Alleged severe human rights abuses tend involve companies who are mining and refining raw materials in China that end up in batteries around the world, particularly material mined from the Xinjiang Uyghur Autonomous Region (XUAR) in northwest China

These human rights abuses and lack of supply chain visibility are likely leading to breaches in the United States’ Uyghur Forced Labor Prevention Act (UFLPA) and the EU Battery Regulation law that have been designed to make the battery industry more sustainable and accountable.

Consequently, this research suggests that battery products could be at risk of being blocked from the market since regulators, banks and lenders are mandating enhanced supply chain visibility and risk data – with the possibility of divestment from investors due to ESG requirements.

Infyos has developed an AI supply chain risk platform for customers of lithium-ion batteries to track their supply chain and mitigate the risk that they are exposed to human rights abuses and its findings come from data that it has compiled on its platform using thousands of government datasets, NGO reports, news articles and social media sources.

According to Tony To, Co-founder & CTO, the platform has been designed to provide users with insights into the complexities of the battery supply chain so they can take proactive measures to identify and mitigate risks.

The widespread human rights abuses identified range from people being forced to work in lithium refining facilities under the threat of no or minimal pay to five-year-old children mining cobalt materials out of the ground in hazardous conditions.

Severe human rights incidents are occurring globally, especially in resource-rich countries with fragile and corrupt governments like the Democratic Republic of Congo and Madagascar.

The automotive and solar industry has already been hit with public allegations of widespread forced labour from journalists, government agencies and non-profit organisations.

Electric vehicle and battery manufacturers have a complex supply chain and its connections to these various incidents stem from manufacturers sourcing components or materials from unethical companies in their supply chain network or entering business relationships, including joint ventures or equity investments hidden in complex and changing ownership structures, which conceals the reality of the unethical connections.

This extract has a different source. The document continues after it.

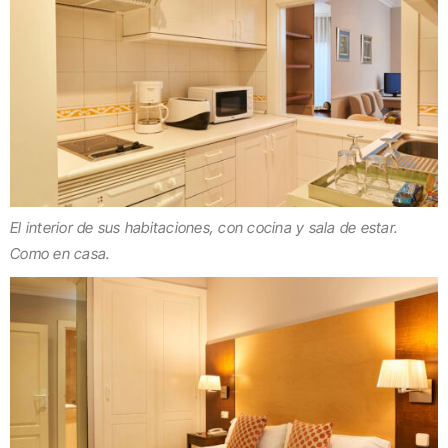
El interior de sus habitaciones, con cocina y sala de estar.
Como en casa.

Sarah Montgomery, CEO & Co-Founder, Infyos, said: “The relative opaqueness of battery supply chains and the complexity of supply chain legal requirements means current approaches like ESG audits are out of date and don’t comply with new regulations. Most battery manufacturers and their customers, including automotive companies and grid-scale battery energy storage developers, still don’t have complete supply chain oversight.”

Sourcing is coming under growing scrutiny, particularly in Europe and the US, where failure to address the issues means companies could be in breach of current and future regulations.

All of this is damaging the battery industry’s clean credentials and hampering investment into the global battery market forecast to be worth nearly $500 billion in 2030.

With more legislation such as the EU Battery Regulation and the US’s Uyghur Forced Labour Prevention Act (UFLPA) being phased in, action will need to be taken now, according to Infyos, so companies can still sell their products.

Research conducted by PwC found that 89 per cent of institutional investors are considering or have already rejected investments in firms with ESG shortcomings and deeper supply chain risk management and visibility are now becoming a condition of lending or investment to minimise their own financial risk.

All of which will have profound implications for renewables and clean energy projects. If products are blocked on entering these markets, delays and increased costs will hit renewable energy projects as well as the reputations of those companies involved.